A ringing phone snatched me back to the present, and as I cradled the phone between my shoulder and ear, I put daddy’s obit back between the pages of To Kill a Mockingbird. I know it will make me sad again the next time I run across it, but this bookmark will also help me to hold onto memories of my dad.


  1. This is very moving. Thanks for sharing thoughts of your father.

  2. Thanks Belle. I appreciate you. I wish you lived closer, Jilda and I would love to do lunch with you and your hubs.

  3. Beautifully written. It was a privilege to read your recollections of your father and his final days.

  4. As you think your father will remain alive in your memories. Mine six years ago that left me and I miss him.

  5. This was very moving to read. Thank you for sharing this.


  6. I think of my parents every day, Rick. Unexpectedly running accross things of theirs or hearing songs in church...many little things catch me emotionally. Since it has been more than 5 years, I'm thinking this will be lifelong.
    Your piece is so poignant and well written...very touching!

  7. Lost my father this year...this was very well written and moving.

  8. What a precious story...

  9. What a beautiful heart-touching post.. so wonderful to hear about your dad..our loved ones are so special and so treasured!
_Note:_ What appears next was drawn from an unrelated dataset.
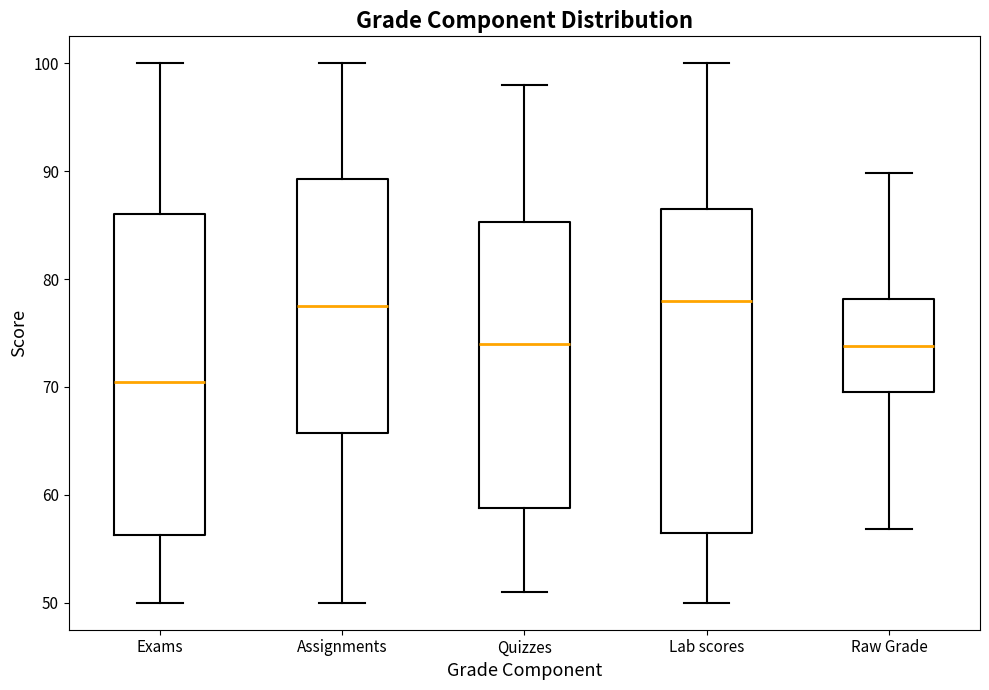

Which box has the lowest median line?

Exams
You are such a wonderful writer..I was captivated till the very last word! Beautiful tribute to him..very's to your dad!
    Have a sparkling week!!

  10. Thanks to you all for your kind words. I am grateful for having such great blog-buddies!

  11. The memories of those we loved and lost are always fresh in our minds and hearts. I saw a bottle of the perfume my mother used in a shop just two weeks ago and had to supress the urge to purchase it. I did spray the perfume and there she was standing right in front of me in my minds eye.

    A lovely tribute to your Father.

    Nice to meet you too!

  12. How coincidental that you write this on the same day I lost my dad 14 years ago. Talk about connection. Wow. Those memories are all so real aren't they?

  13. Ornery and I lost our dads about a year apart over 20 years ago. I have a few of my dad's souvenirs, and it sounds like several of the ones your dad saved, as well. My dad had a stainless steel zippo lighter that he filled every week with lighter fluid. I remember those little flints in a yellow plastic package and blue cans of fluid up high in the kitchen cupboard.

    While Ornery's dad left behind a wife and son still at home, my dad had lived alone for several years, so it was up to my sisters and me to go through his massive stash of stuff. It took us a week or more, and even then we ended up leaving a lot of it to the buyer of his house--a personal friend of his who couldn't bear to see it go to a stranger.

    A couple of years after Ornery's Dad passed, his mom had us come to help with a farm sale as she leased out the land and had no need for most of the equipment. That was almost as difficult as parting with my dad's things.

    The end of an era arrived when we lost those men. It is wonderful to remember their lives, and I am glad you put the obit back in the book to remind you later of the days gone by.

  14. I blogged about my Dad on his birthday. (I think your commented)..and it's been 35yrs since he passed and I miss him everyday. You wrote a lovely and moving tribute to your Dad. How funny to have his obit just show up like that. I sometimes wonder if our loved ones are thinking of us when things like that happen out of nowhere? I'm always hoping anyway! Thanks for a beautiful post.

  15. Anonymous12:13 PM

    Rick, Thank you for sharing. Lewis Grizzard wrote of "Crying for your Daddy drunk." Your column did it without the alcohol. Jim

  16. I don't think I've ever read a sweeter post....Your words bought a lump to my throat & tears to my eyes....While coming across your Dear Dad's obit bought the 'blues' your way, it's wonderful you're able to remember him so fondly....!

    Thank you so much for sharing....!!